Present as a numbered list every line from the one containing "On Wednesday, where" through the end of the entries, with both ends included and blank lines omitted. Leave out the pictures.

___

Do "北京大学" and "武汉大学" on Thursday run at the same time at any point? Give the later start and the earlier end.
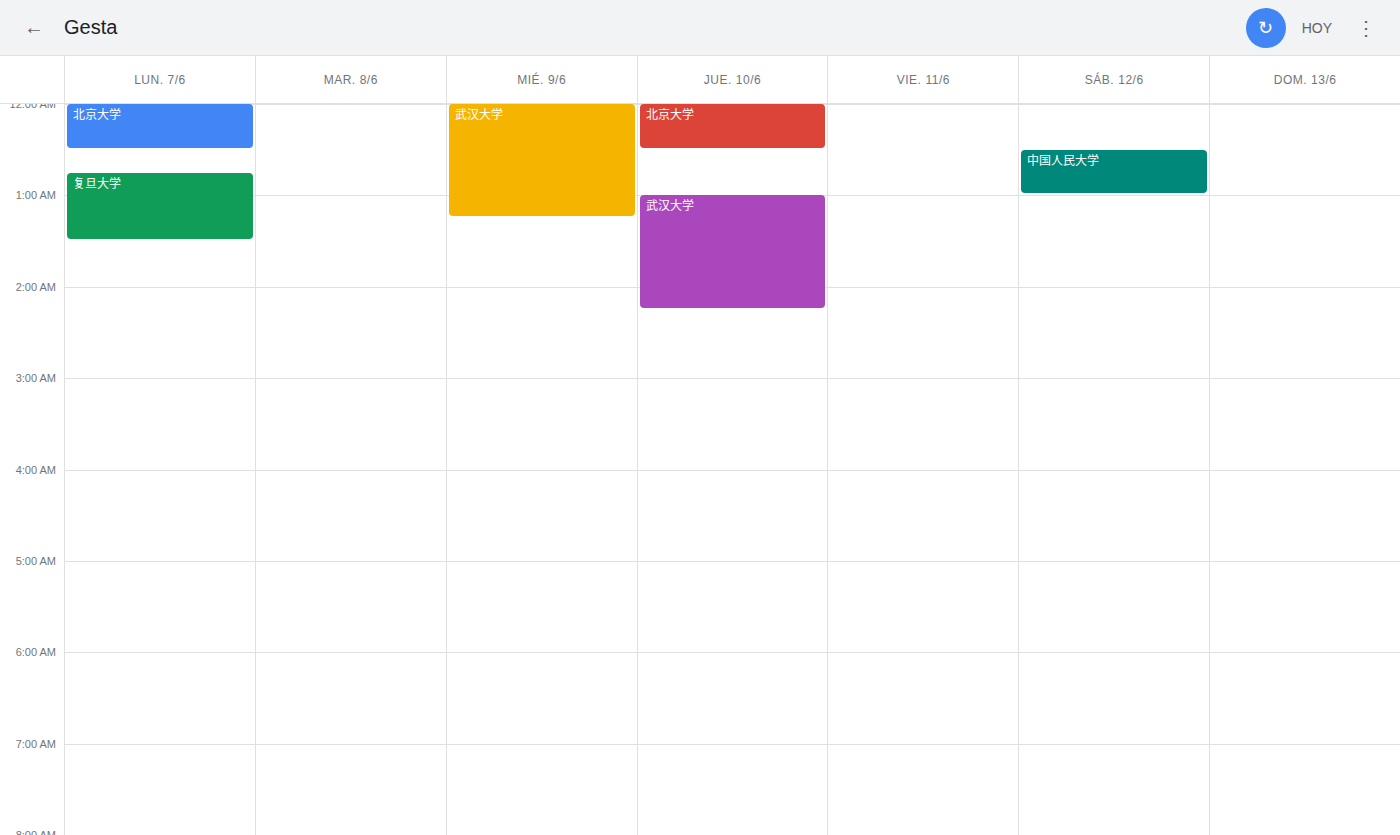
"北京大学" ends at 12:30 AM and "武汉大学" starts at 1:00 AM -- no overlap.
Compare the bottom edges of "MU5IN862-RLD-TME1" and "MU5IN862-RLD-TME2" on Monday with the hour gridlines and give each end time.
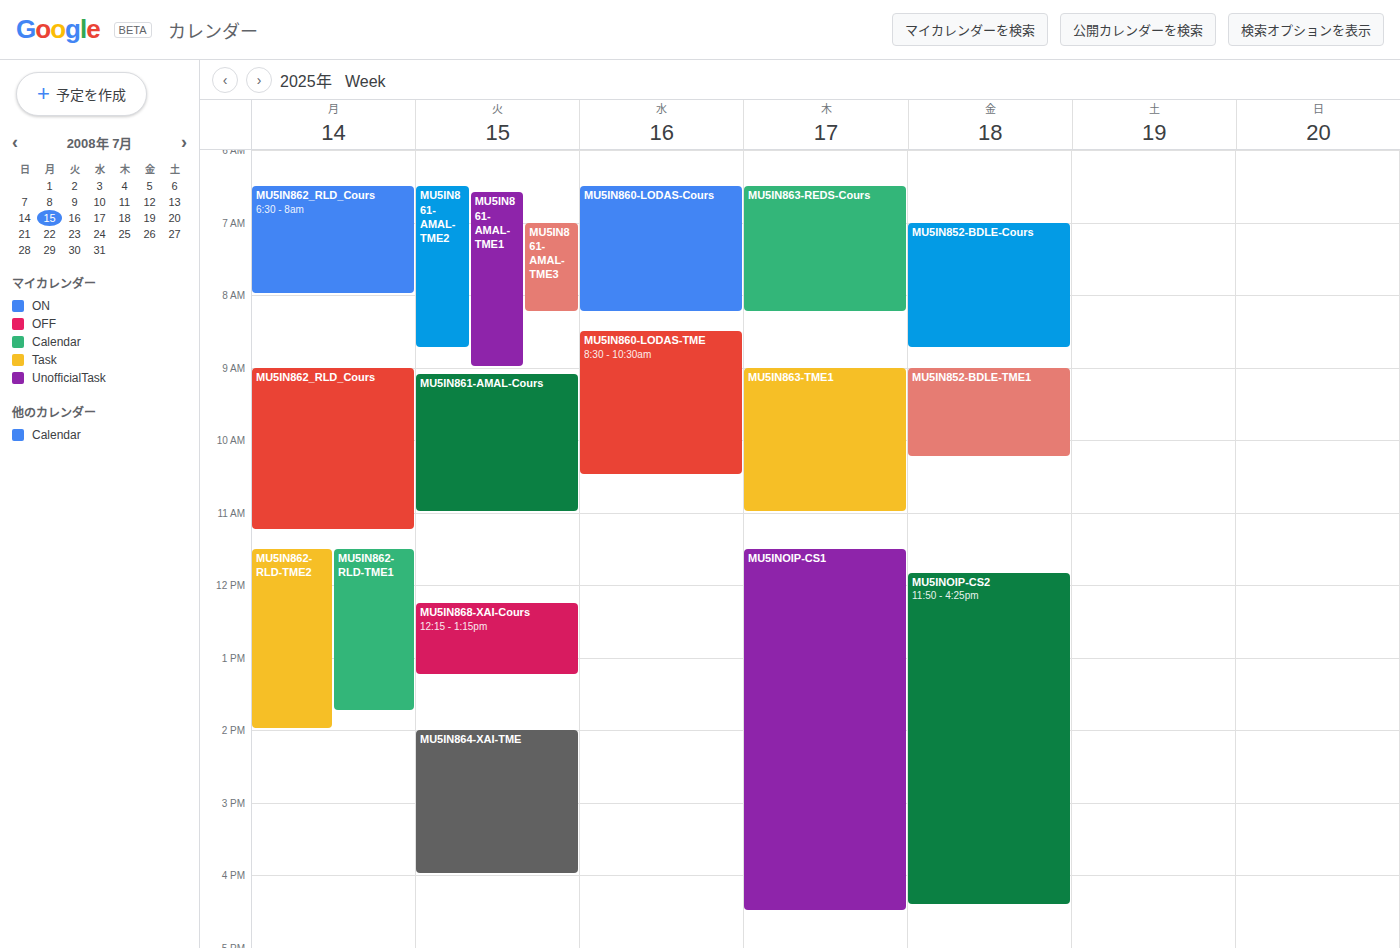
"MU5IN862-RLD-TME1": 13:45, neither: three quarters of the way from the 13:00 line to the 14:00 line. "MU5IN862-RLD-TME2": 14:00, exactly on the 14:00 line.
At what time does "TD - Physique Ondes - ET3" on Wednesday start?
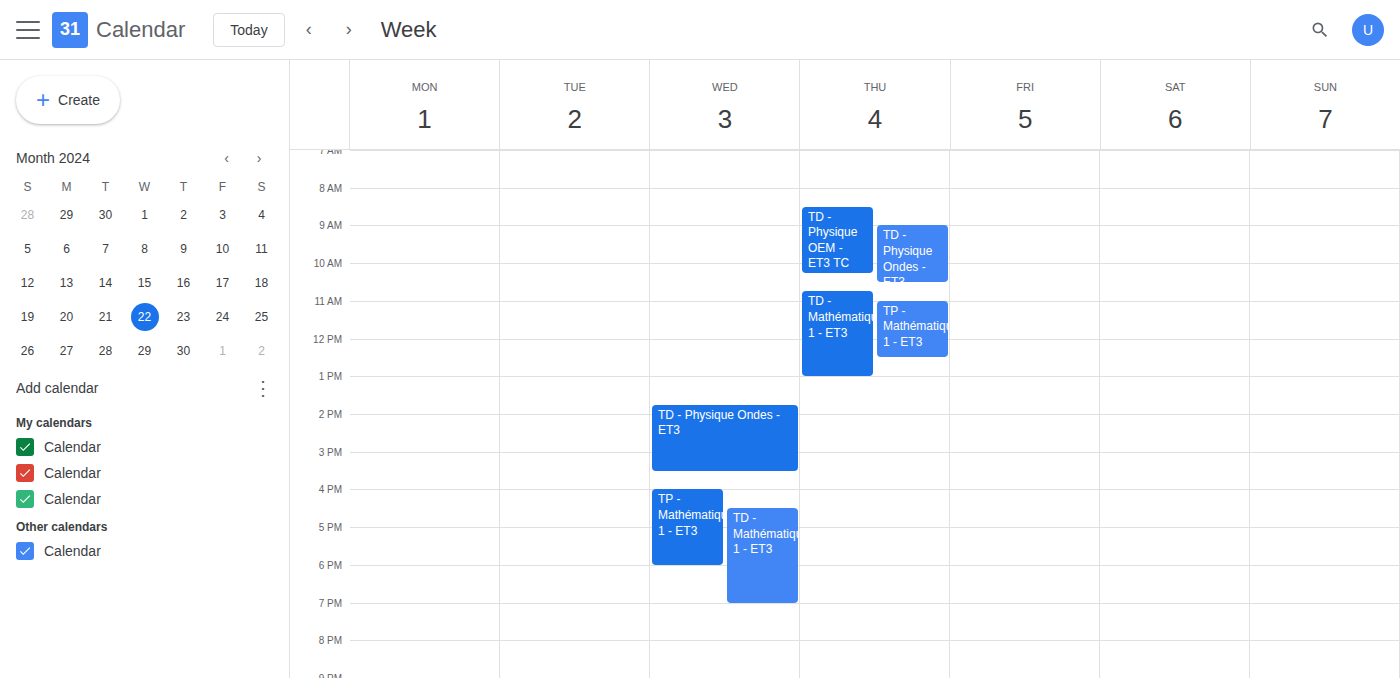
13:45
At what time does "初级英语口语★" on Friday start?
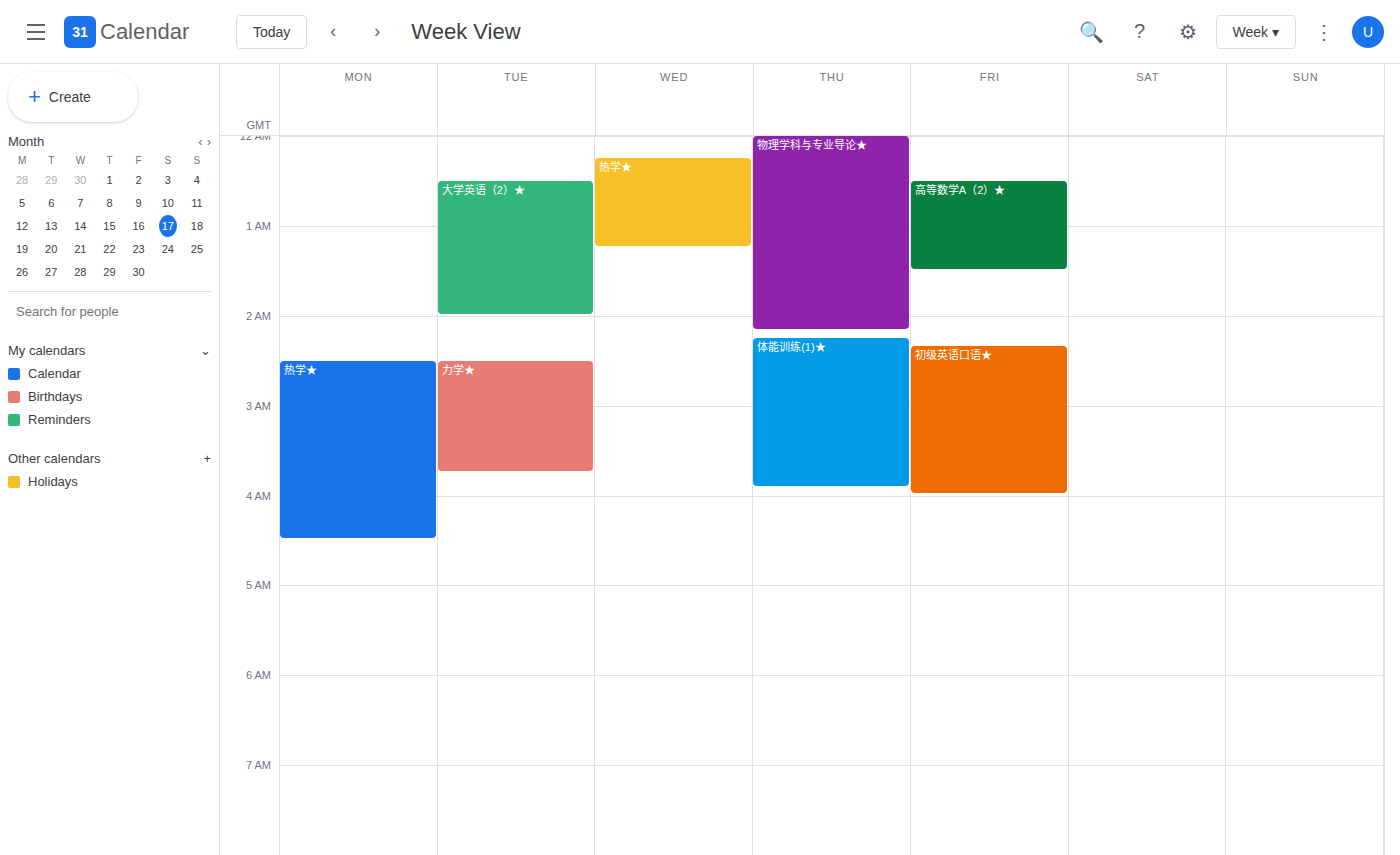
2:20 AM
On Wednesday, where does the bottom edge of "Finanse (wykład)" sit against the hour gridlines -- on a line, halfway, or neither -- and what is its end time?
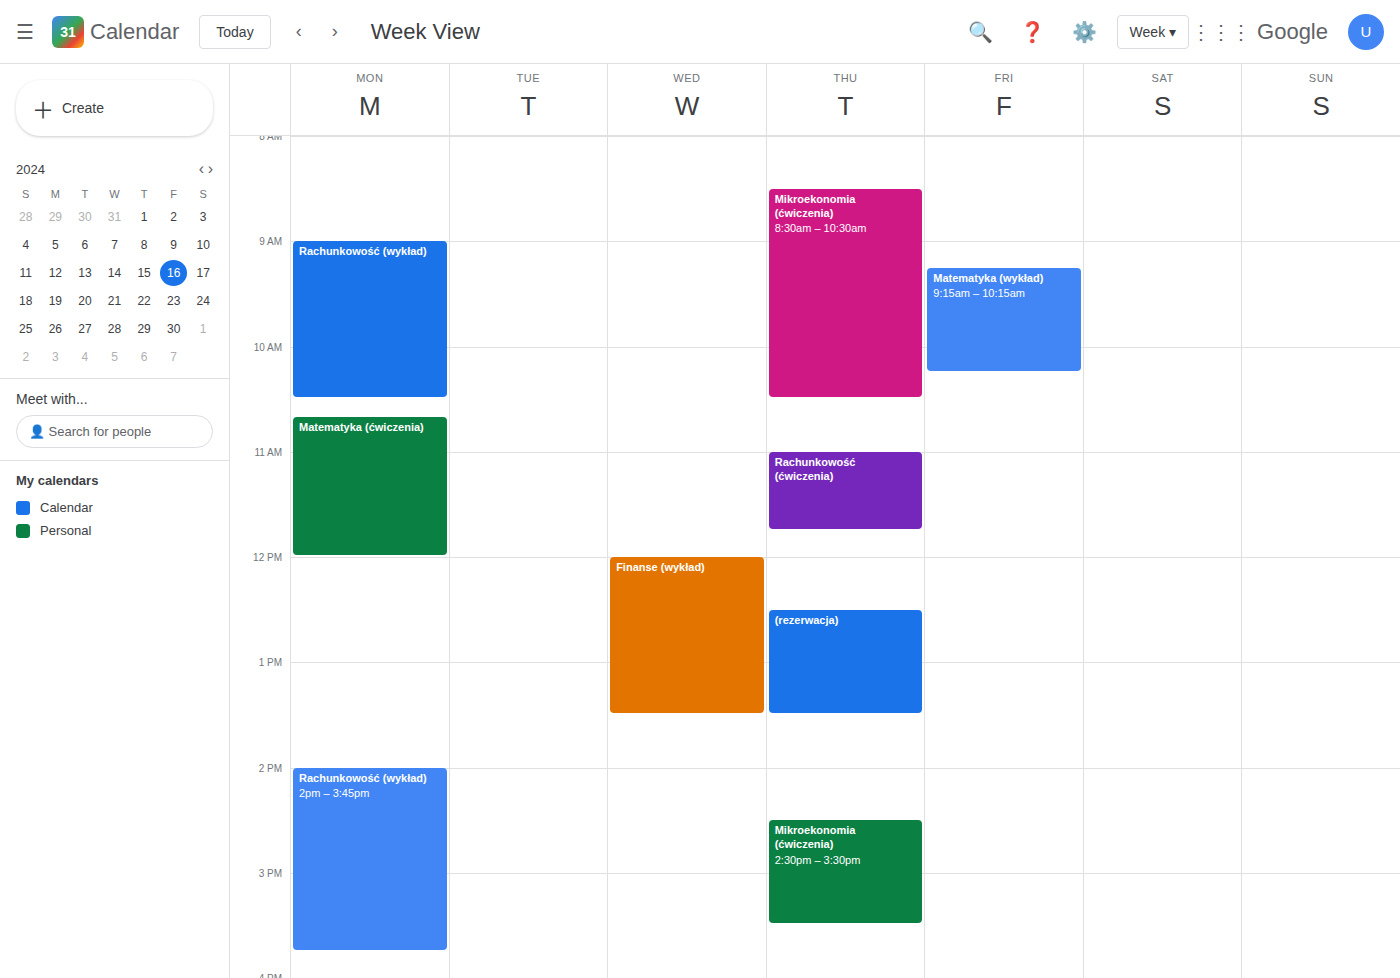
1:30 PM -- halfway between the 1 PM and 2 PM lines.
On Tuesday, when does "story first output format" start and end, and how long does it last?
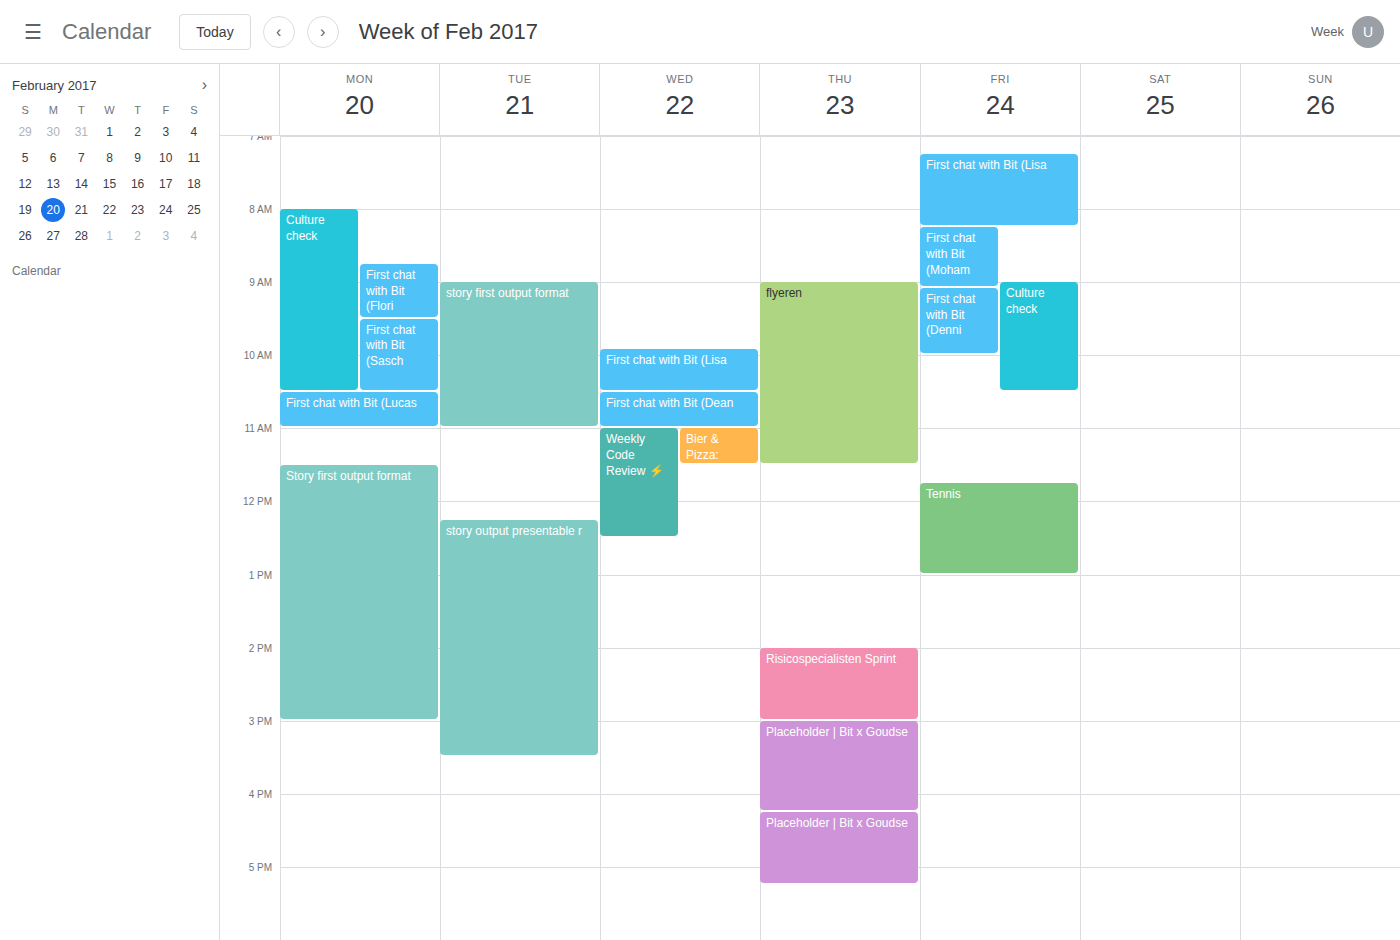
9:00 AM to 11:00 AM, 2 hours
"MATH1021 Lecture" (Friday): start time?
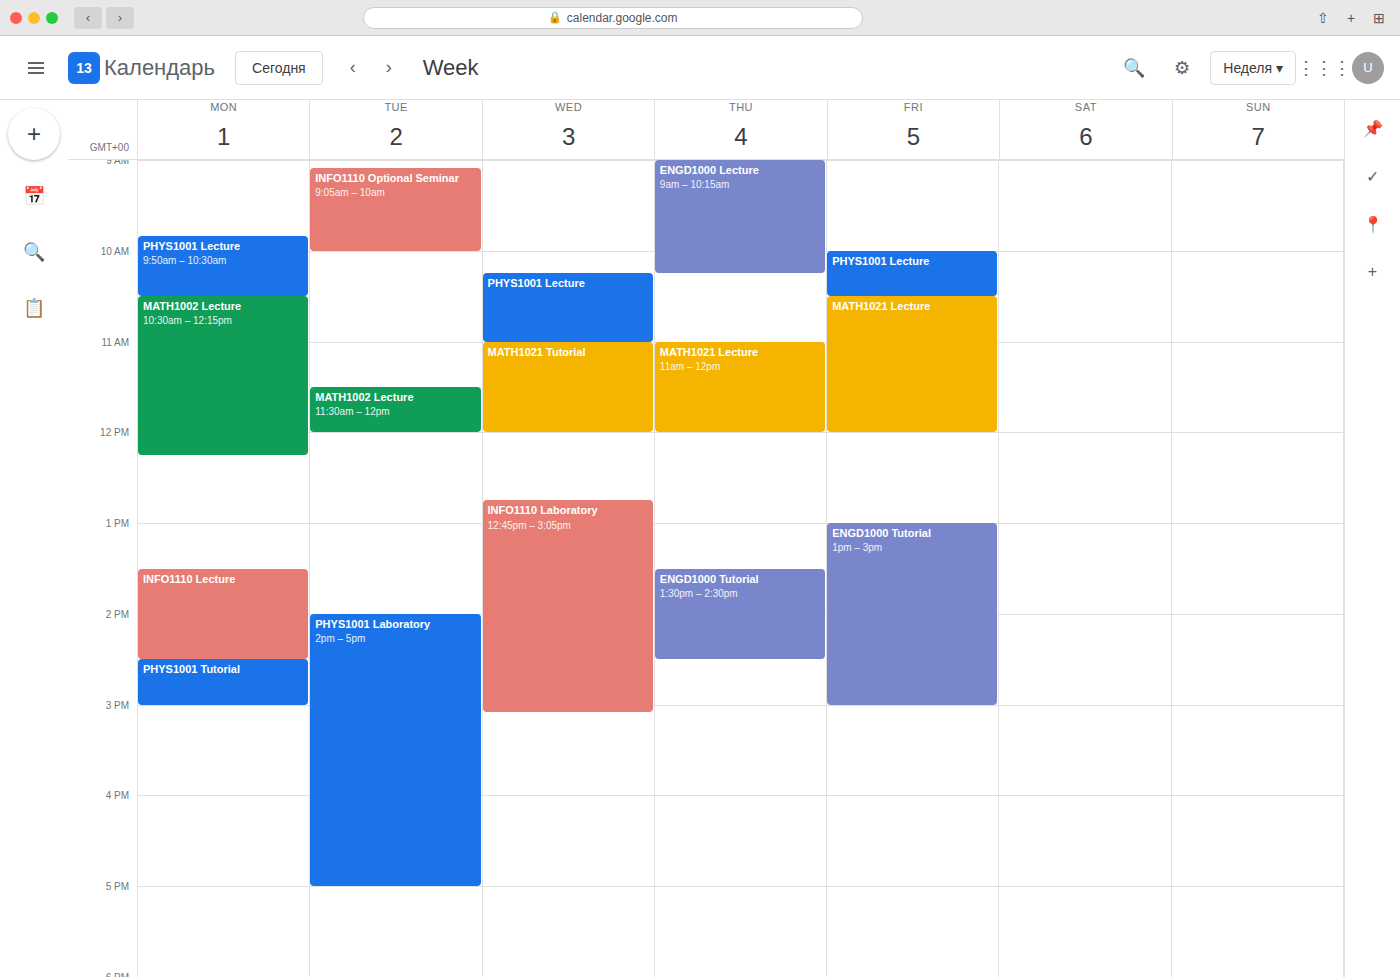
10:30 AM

___

• [Solved problem]:
1. On Wednesday, where does the bottom edge of "Finanse (wykład)" sit against the hour gridlines -- on a line, halfway, or neither -- and what is its end time?
2. 1:30 PM -- halfway between the 1 PM and 2 PM lines.
3. On Tuesday, when does "story first output format" start and end, and how long does it last?
4. 9:00 AM to 11:00 AM, 2 hours
5. "MATH1021 Lecture" (Friday): start time?
6. 10:30 AM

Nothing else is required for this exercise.